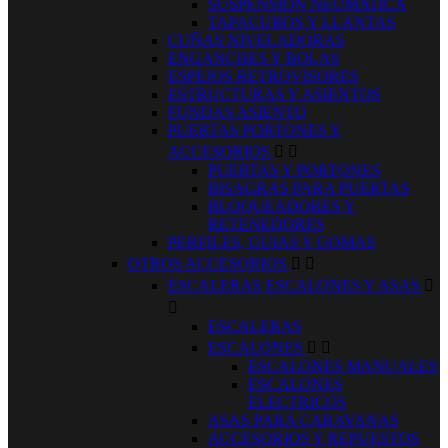
SUSPENSION NEUMATICA
TAPACUBOS Y LLANTAS
CUÑAS NIVELADORAS
ENGANCHES Y BOLAS
ESPEJOS RETROVISORES
ESTRUCTURAS Y ASIENTOS
FUNDAS ASIENTO
PUERTAS PORTONES Y
ACCESORIOS


PUERTAS Y PORTONES
BISAGRAS PARA PUERTAS
BLOQUEADORES Y
RETENEDORES
PERFILES, GUIAS Y GOMAS
OTROS ACCESORIOS


ESCALERAS ESCALONES Y ASAS


ESCALERAS
ESCALONES


ESCALONES MANUALES
ESCALONES
ELECTRICOS
ASAS PARA CARAVANAS
ACCESORIOS Y REPUESTOS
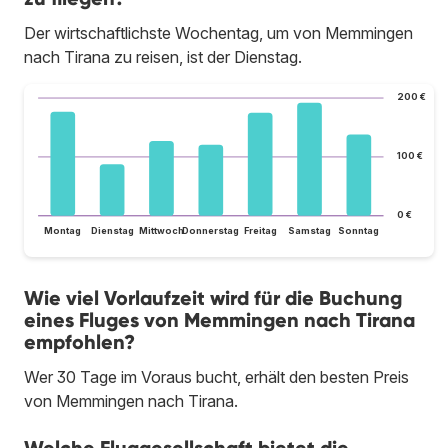
Der wirtschaftlichste Wochentag, um von Memmingen
nach Tirana zu reisen, ist der Dienstag.
200 €
100 €
0 €
Montag
Dienstag
Mittwoch
Donnerstag
Freitag
Samstag
Sonntag
Wie viel Vorlaufzeit wird für die Buchung
eines Fluges von Memmingen nach Tirana
empfohlen?
Wer 30 Tage im Voraus bucht, erhält den besten Preis
von Memmingen nach Tirana.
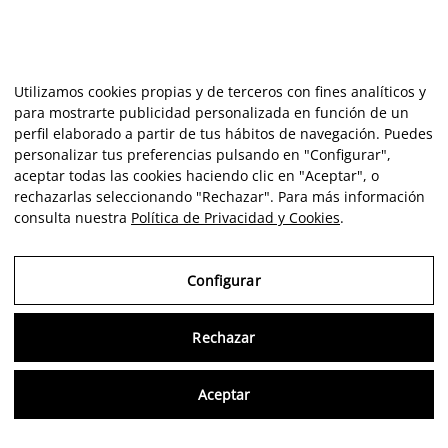
Utilizamos cookies propias y de terceros con fines analíticos y
para mostrarte publicidad personalizada en función de un
perfil elaborado a partir de tus hábitos de navegación. Puedes
personalizar tus preferencias pulsando en "Configurar",
aceptar todas las cookies haciendo clic en "Aceptar", o
rechazarlas seleccionando "Rechazar". Para más información
consulta nuestra
Política de Privacidad y Cookies
.
Configurar
Rechazar
Consu
Aceptar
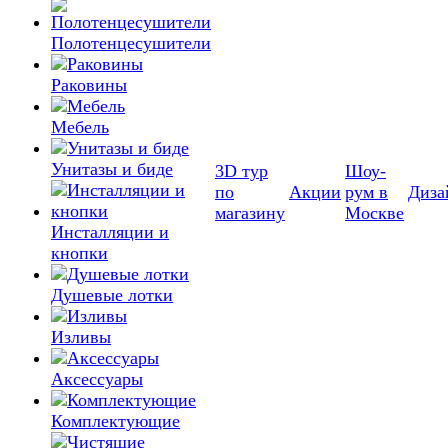
Полотенцесушители
Раковины
Мебель
Унитазы и биде
3D тур
Шоу-
по
Акции
рум в
Диза
магазину
Москве
Инсталляции и
кнопки
Душевые лотки
Изливы
Аксессуары
Комплектующие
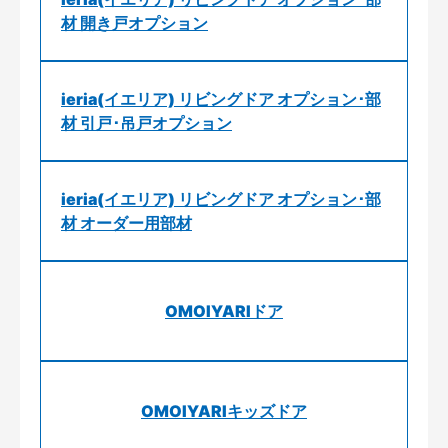
材 開き戸オプション
ieria(イエリア) リビングドア オプション･部
材 引戸･吊戸オプション
ieria(イエリア) リビングドア オプション･部
材 オーダー用部材
OMOIYARIドア
OMOIYARIキッズドア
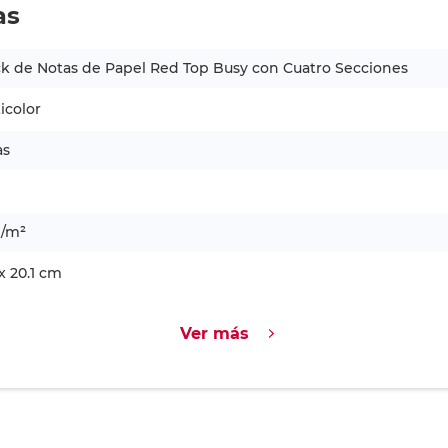
as
k de Notas de Papel Red Top Busy con Cuatro Secciones
icolor
as
g/m²
 x 20.1 cm
Ver más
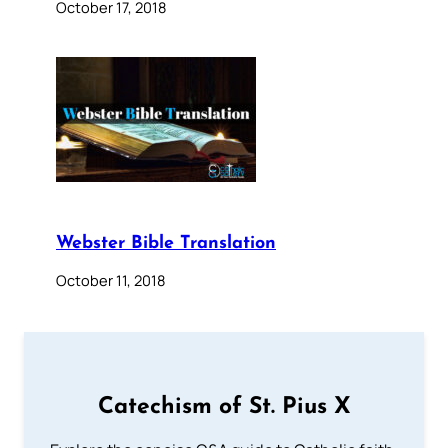
October 17, 2018
Webster Bible Translation
October 11, 2018
Catechism of St. Pius X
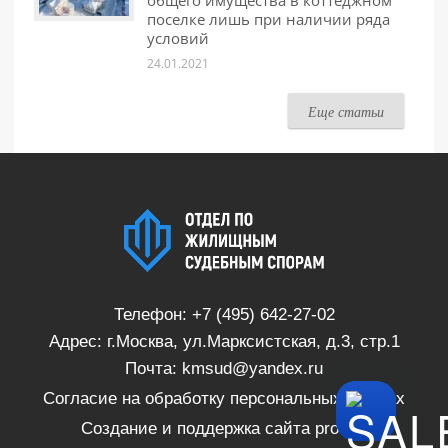
общего имущества в коттеджном
поселке лишь при наличии ряда
условий
24.01.2021
Еще статьи
Телефон:
+7 (495) 642-27-02
Адрес: г.Москва, ул.Марксистская, д.3, стр.1
Почта:
kmsud@yandex.ru
Согласие на обработку персональных данных
Создание и поддержка сайта
proSite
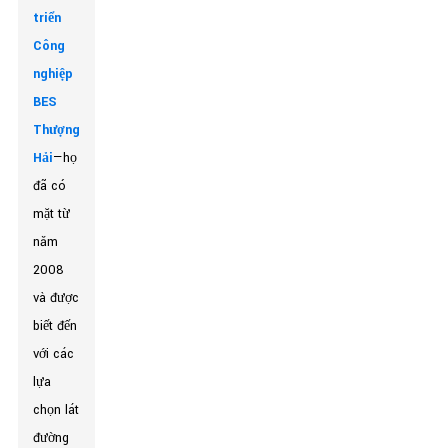
triển
Công
nghiệp
BES
Thượng
Hải
—họ
đã có
mặt từ
năm
2008
và được
biết đến
với các
lựa
chọn lát
đường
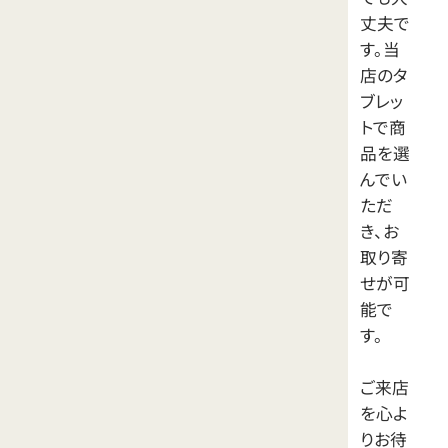
丈夫で
す。当
店のタ
ブレッ
トで商
品を選
んでい
ただ
き、お
取り寄
せが可
能で
す。
ご来店
を心よ
りお待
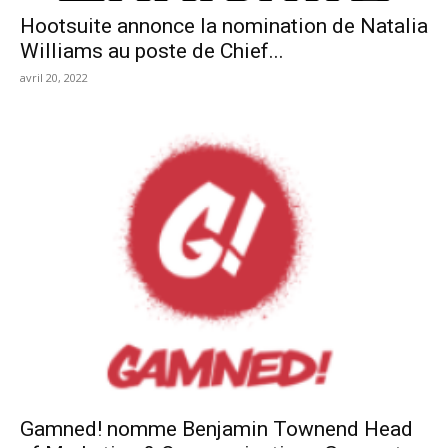
Hootsuite annonce la nomination de Natalia
Williams au poste de Chief...
avril 20, 2022
Gamned! nomme Benjamin Townend Head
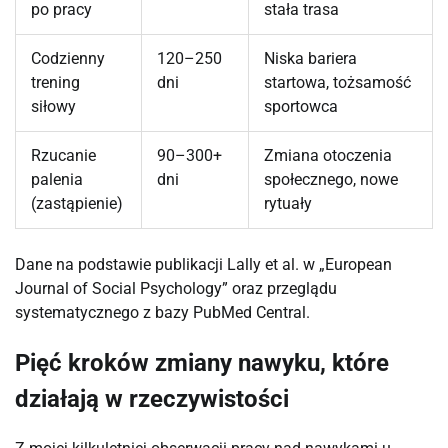
po pracy
stała trasa
Codzienny
120–250
Niska bariera
trening
dni
startowa, tożsamość
siłowy
sportowca
Rzucanie
90–300+
Zmiana otoczenia
palenia
dni
społecznego, nowe
(zastąpienie)
rytuały
Dane na podstawie publikacji Lally et al. w „European
Journal of Social Psychology” oraz przeglądu
systematycznego z bazy PubMed Central.
Pięć kroków zmiany nawyku, które
działają w rzeczywistości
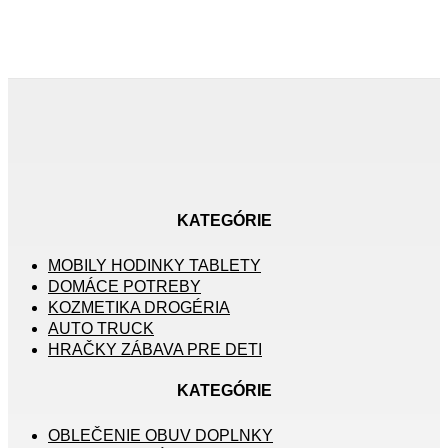
KATEGÓRIE
MOBILY HODINKY TABLETY
DOMÁCE POTREBY
KOZMETIKA DROGÉRIA
AUTO TRUCK
HRAČKY ZÁBAVA PRE DETI
KATEGÓRIE
OBLEČENIE OBUV DOPLNKY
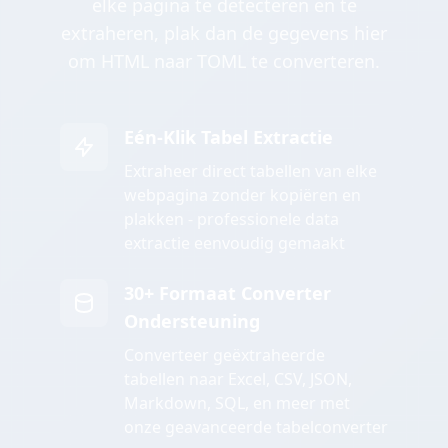
elke pagina te detecteren en te
extraheren, plak dan de gegevens hier
om HTML naar TOML te converteren.
Eén-Klik Tabel Extractie
Extraheer direct tabellen van elke
webpagina zonder kopiëren en
plakken - professionele data
extractie eenvoudig gemaakt
30+ Formaat Converter
Ondersteuning
Converteer geëxtraheerde
tabellen naar Excel, CSV, JSON,
Markdown, SQL, en meer met
onze geavanceerde tabelconverter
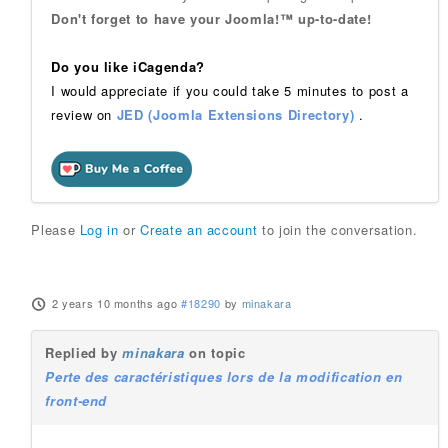
Don't forget to have your Joomla!™ up-to-date!
Do you like iCagenda?
I would appreciate if you could take 5 minutes to post a
review on
JED (Joomla Extensions Directory)
.
Please
Log in
or
Create an account
to join the conversation.
2 years 10 months ago
#18290
by
minakara
Replied by
minakara
on topic
Perte des caractéristiques lors de la modification en
front-end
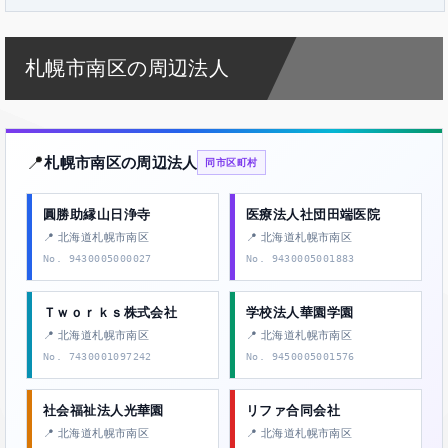
札幌市南区の周辺法人
📍
札幌市南区の周辺法人
同市区町村
圓勝助縁山日浄寺
医療法人社団田端医院
📍 北海道札幌市南区
📍 北海道札幌市南区
No. 9430005000027
No. 9430005001883
Ｔｗｏｒｋｓ株式会社
学校法人華園学園
📍 北海道札幌市南区
📍 北海道札幌市南区
No. 7430001097242
No. 9450005001576
社会福祉法人光華園
リファ合同会社
📍 北海道札幌市南区
📍 北海道札幌市南区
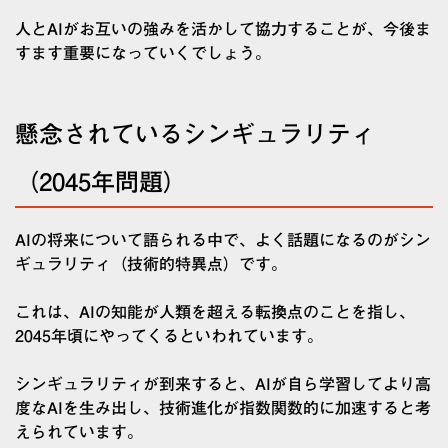
人とAIがお互いの強みを活かして協力することが、今後ま
すます重要になっていくでしょう。
懸念されているシンギュラリティ
（2045年問題）
AIの将来について語られる中で、よく話題になるのがシン
ギュラリティ（技術的特異点）です。
これは、AIの知能が人類を超える転換点のことを指し、
2045年頃にやってくるといわれています。
シンギュラリティが到来すると、AIが自ら学習してより高
度なAIを生み出し、技術進化が指数関数的に加速すると考
えられています。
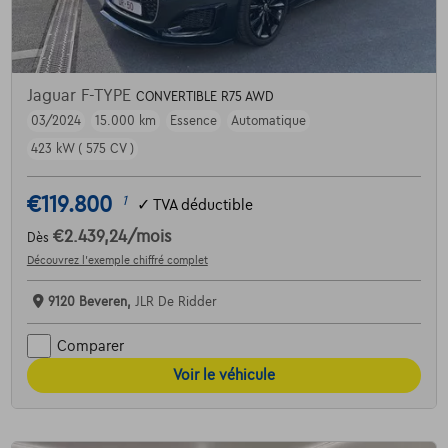
Jaguar F-TYPE
CONVERTIBLE R75 AWD
03/2024
15.000 km
Essence
Automatique
423 kW ( 575 CV )
€119.800
1
✓
TVA déductible
€2.439,24
/mois
Dès
Découvrez l’exemple chiffré complet
9120 Beveren,
JLR De Ridder
Comparer
Voir le véhicule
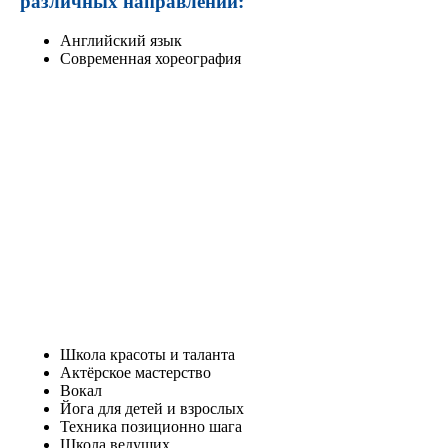
различных направлений:
Английский язык
Современная хореография
Школа красоты и таланта
Актёрское мастерство
Вокал
Йога для детей и взрослых
Техника позиционно шага
Школа ведущих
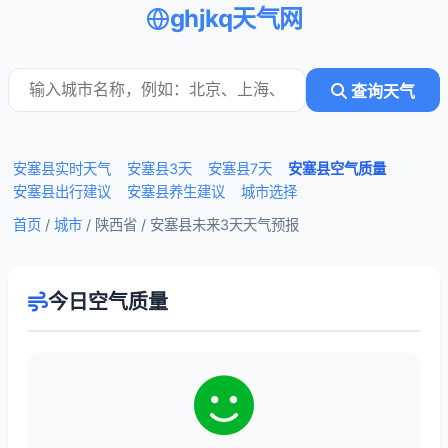
ghjkq天气网
查询天气
安塞县实时天气
安塞县3天
安塞县7天
安塞县空气质量
安塞县出行建议
安塞县养生建议
城市选择
首页
/
城市
/ 陕西省 /
安塞县未来3天天气预报
今日空气质量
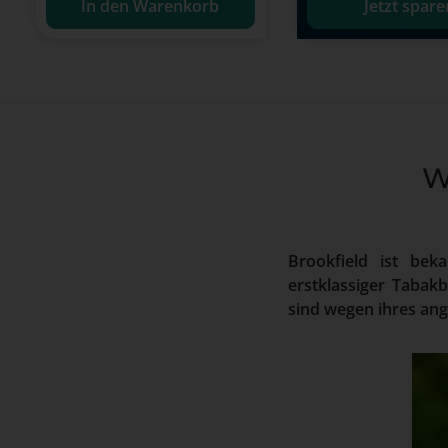
Jetzt spare
In den Warenkorb
W
Brookfield ist bek
erstklassiger Tabak
sind wegen ihres a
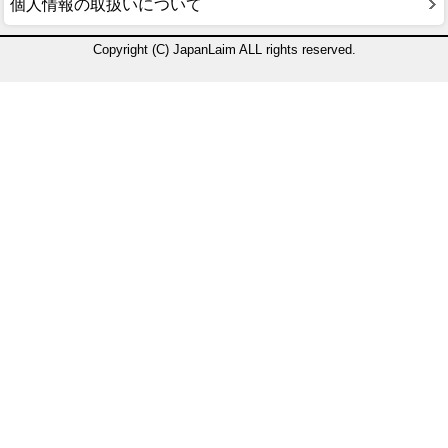
個人情報の取扱いについて
Copyright (C) JapanLaim ALL rights reserved.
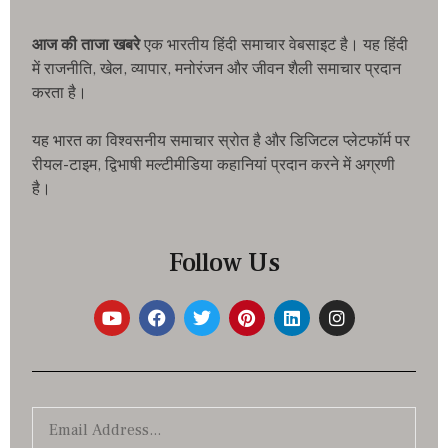
आज की ताजा खबरे
एक भारतीय हिंदी समाचार वेबसाइट है। यह हिंदी
में राजनीति, खेल, व्यापार, मनोरंजन और जीवन शैली समाचार प्रदान
करता है।
यह भारत का विश्वसनीय समाचार स्रोत है और डिजिटल प्लेटफॉर्म पर
रीयल-टाइम, द्विभाषी मल्टीमीडिया कहानियां प्रदान करने में अग्रणी
है।
Follow Us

○ ○ ○ ○ ○ ○ ○

■ **What is expected**
Although the records contain pictures, transcribe only their text, exactly as written.

■ **Solution for this problem**
SUSPENSION NEUMATICA
TAPACUBOS Y LLANTAS
CUÑAS NIVELADORAS
ENGANCHES Y BOLAS
ESPEJOS RETROVISORES
ESTRUCTURAS Y ASIENTOS
FUNDAS ASIENTO
PUERTAS PORTONES Y
ACCESORIOS


PUERTAS Y PORTONES
BISAGRAS PARA PUERTAS
BLOQUEADORES Y
RETENEDORES
PERFILES, GUIAS Y GOMAS
OTROS ACCESORIOS


ESCALERAS ESCALONES Y ASAS


ESCALERAS
ESCALONES


ESCALONES MANUALES
ESCALONES
ELECTRICOS
ASAS PARA CARAVANAS
ACCESORIOS Y REPUESTOS
Der wirtschaftlichste Wochentag, um von Memmingen
nach Tirana zu reisen, ist der Dienstag.
200 €
100 €
0 €
Montag
Dienstag
Mittwoch
Donnerstag
Freitag
Samstag
Sonntag
Wie viel Vorlaufzeit wird für die Buchung
eines Fluges von Memmingen nach Tirana
empfohlen?
Wer 30 Tage im Voraus bucht, erhält den besten Preis
von Memmingen nach Tirana.
Utilizamos cookies propias y de terceros con fines analíticos y
para mostrarte publicidad personalizada en función de un
perfil elaborado a partir de tus hábitos de navegación. Puedes
personalizar tus preferencias pulsando en "Configurar",
aceptar todas las cookies haciendo clic en "Aceptar", o
rechazarlas seleccionando "Rechazar". Para más información
consulta nuestra
Política de Privacidad y Cookies
.
Configurar
Rechazar
Consu
Aceptar
Полотенцесушители
Раковины
Мебель
Унитазы и биде
3D тур
Шоу-
по
Акции
рум в
Диза
магазину
Москве
Инсталляции и
кнопки
Душевые лотки
Изливы
Аксессуары
Комплектующие
材 開き戸オプション
ieria(イエリア) リビングドア オプション･部
材 引戸･吊戸オプション
ieria(イエリア) リビングドア オプション･部
材 オーダー用部材
OMOIYARIドア
OMOIYARIキッズドア
as
k de Notas de Papel Red Top Busy con Cuatro Secciones
icolor
as
g/m²
 x 20.1 cm
Ver más
October 17, 2018
Webster Bible Translation
October 11, 2018
Catechism of St. Pius X
общего имущества в коттеджном
поселке лишь при наличии ряда
условий
24.01.2021
Еще статьи
Телефон:
+7 (495) 642-27-02
Адрес: г.Москва, ул.Марксистская, д.3, стр.1
Почта:
kmsud@yandex.ru
Согласие на обработку персональных данных
Создание и поддержка сайта
proSite
triển
Công
nghiệp
BES
Thượng
Hải
—họ
đã có
mặt từ
năm
2008
và được
biết đến
với các
lựa
chọn lát
đường
丈夫で
す。当
店のタ
ブレッ
トで商
品を選
んでい
ただ
き、お
取り寄
せが可
能で
す。
ご来店
を心よ
りお待
Hootsuite annonce la nomination de Natalia
Williams au poste de Chief...
avril 20, 2022
Gamned! nomme Benjamin Townend Head
po pracy
stała trasa
Codzienny
120–250
Niska bariera
trening
dni
startowa, tożsamość
siłowy
sportowca
Rzucanie
90–300+
Zmiana otoczenia
palenia
dni
społecznego, nowe
(zastąpienie)
rytuały
Dane na podstawie publikacji Lally et al. w „European
Journal of Social Psychology” oraz przeglądu
systematycznego z bazy PubMed Central.
Pięć kroków zmiany nawyku, które
działają w rzeczywistości
KATEGÓRIE
MOBILY HODINKY TABLETY
DOMÁCE POTREBY
KOZMETIKA DROGÉRIA
AUTO TRUCK
HRAČKY ZÁBAVA PRE DETI
KATEGÓRIE
OBLEČENIE OBUV DOPLNKY
elke pagina te detecteren en te
extraheren, plak dan de gegevens hier
om HTML naar TOML te converteren.
Eén-Klik Tabel Extractie
Extraheer direct tabellen van elke
webpagina zonder kopiëren en
plakken - professionele data
extractie eenvoudig gemaakt
30+ Formaat Converter
Ondersteuning
Converteer geëxtraheerde
tabellen naar Excel, CSV, JSON,
Markdown, SQL, en meer met
onze geavanceerde tabelconverter
Don't forget to have your Joomla!™ up-to-date!
Do you like iCagenda?
I would appreciate if you could take 5 minutes to post a
review on
JED (Joomla Extensions Directory)
.
Please
Log in
or
Create an account
to join the conversation.
2 years 10 months ago
#18290
by
minakara
Replied by
minakara
on topic
Perte des caractéristiques lors de la modification en
front-end
札幌市南区の周辺法人
📍
札幌市南区の周辺法人
同市区町村
圓勝助縁山日浄寺
医療法人社団田端医院
📍 北海道札幌市南区
📍 北海道札幌市南区
No. 9430005000027
No. 9430005001883
Ｔｗｏｒｋｓ株式会社
学校法人華園学園
📍 北海道札幌市南区
📍 北海道札幌市南区
No. 7430001097242
No. 9450005001576
社会福祉法人光華園
リファ合同会社
📍 北海道札幌市南区
📍 北海道札幌市南区
人とAIがお互いの強みを活かして協力することが、今後ま
すます重要になっていくでしょう。
懸念されているシンギュラリティ
（2045年問題）
AIの将来について語られる中で、よく話題になるのがシン
ギュラリティ（技術的特異点）です。
これは、AIの知能が人類を超える転換点のことを指し、
2045年頃にやってくるといわれています。
シンギュラリティが到来すると、AIが自ら学習してより高
度なAIを生み出し、技術進化が指数関数的に加速すると考
えられています。
Jaguar F-TYPE
CONVERTIBLE R75 AWD
03/2024
15.000 km
Essence
Automatique
423 kW ( 575 CV )
€119.800
1
✓
TVA déductible
€2.439,24
/mois
Dès
Découvrez l’exemple chiffré complet
9120 Beveren,
JLR De Ridder
Comparer
Voir le véhicule
различных направлений:
Английский язык
Современная хореография
Школа красоты и таланта
Актёрское мастерство
Вокал
Йога для детей и взрослых
Техника позиционно шага
Школа ведущих
ghjkq天气网
查询天气
安塞县实时天气
安塞县3天
安塞县7天
安塞县空气质量
安塞县出行建议
安塞县养生建议
城市选择
首页
/
城市
/ 陕西省 /
安塞县未来3天天气预报
今日空气质量
Jetzt spare
In den Warenkorb
W
Brookfield ist bek
erstklassiger Tabak
sind wegen ihres a
個人情報の取扱いについて
Copyright (C) JapanLaim ALL rights reserved.
आज की ताजा खबरे
एक भारतीय हिंदी समाचार वेबसाइट है। यह हिंदी
में राजनीति, खेल, व्यापार, मनोरंजन और जीवन शैली समाचार प्रदान
करता है।
यह भारत का विश्वसनीय समाचार स्रोत है और डिजिटल प्लेटफॉर्म पर
रीयल-टाइम, द्विभाषी मल्टीमीडिया कहानियां प्रदान करने में अग्रणी
है।
Follow Us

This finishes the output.